- _TASK TO COMPLETE_
Leave out the pictures and print precisely the lines from the line with "mug: present [384,220,412,270]" to the final line of the entries, both ends included.

==== WORKING DATA

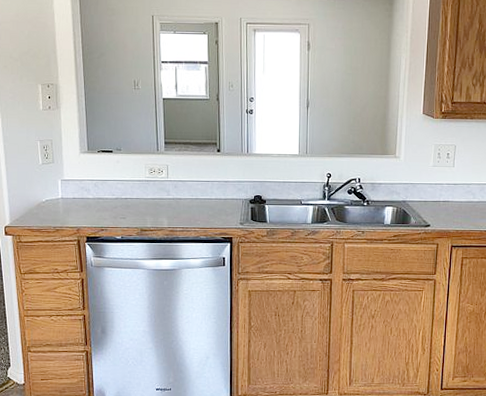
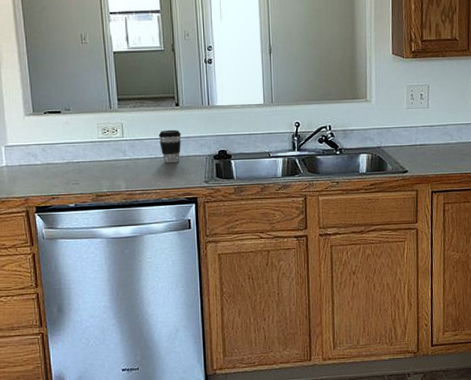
coffee cup: none [200,173,222,205] -> present [158,129,182,164]

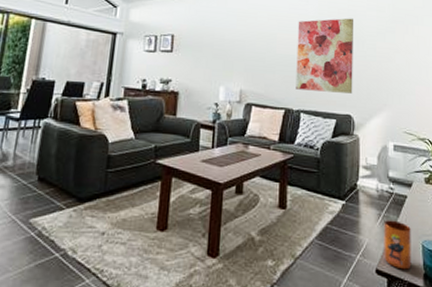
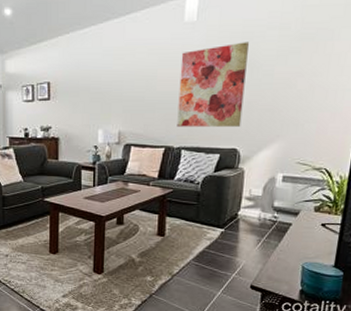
mug: present [384,220,412,270] -> none [260,245,292,286]

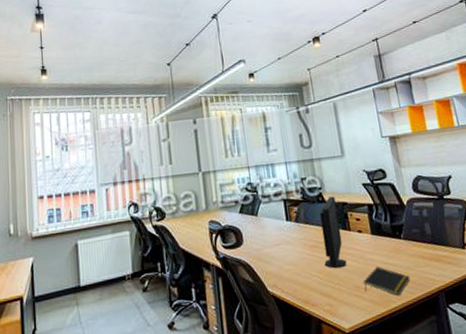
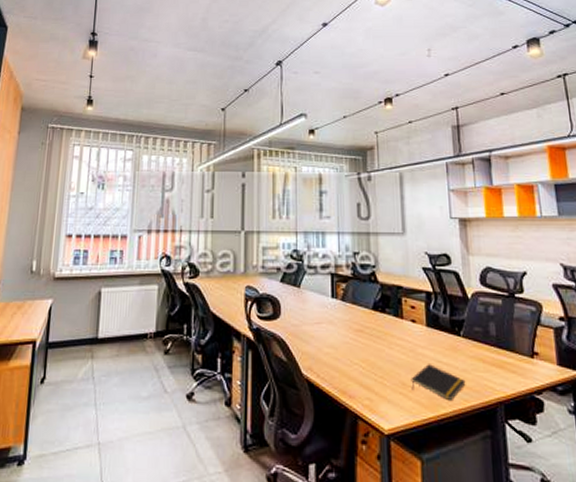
computer monitor: present [319,196,347,269] -> none [369,277,395,360]

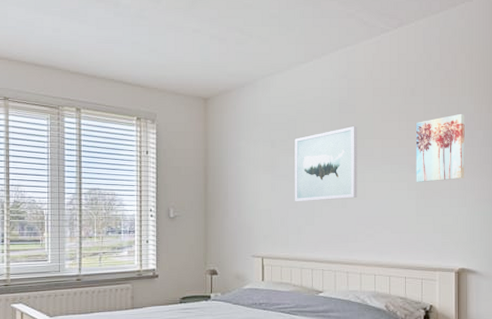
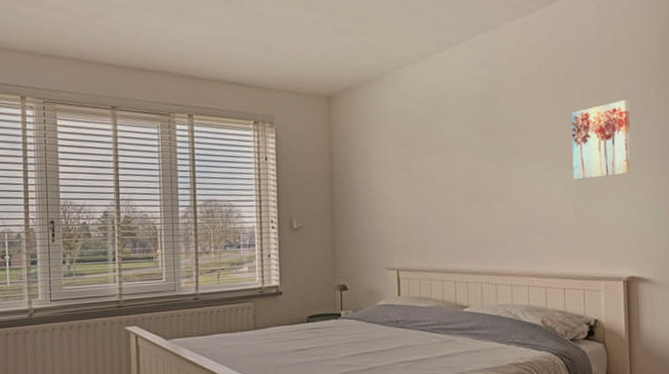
wall art: present [294,126,358,202] -> none [430,120,505,207]

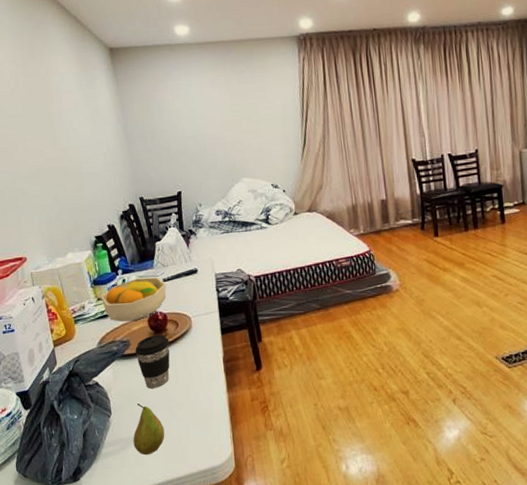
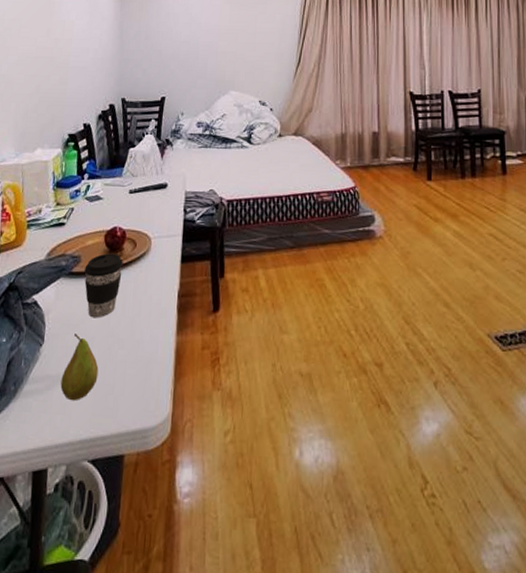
fruit bowl: present [101,277,166,322] -> none [60,186,131,234]

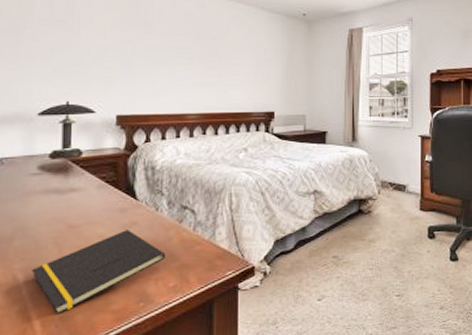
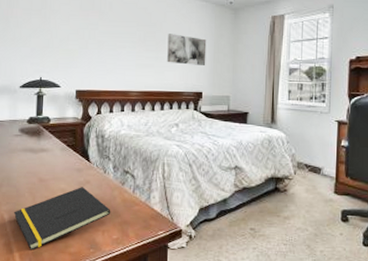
wall art: none [232,48,278,82] -> present [167,34,207,65]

========

- _ANSWER SECTION_
mug: present [384,220,412,270] -> none [260,245,292,286]

computer monitor: present [319,196,347,269] -> none [369,277,395,360]

wall art: present [294,126,358,202] -> none [430,120,505,207]

fruit bowl: present [101,277,166,322] -> none [60,186,131,234]

wall art: none [232,48,278,82] -> present [167,34,207,65]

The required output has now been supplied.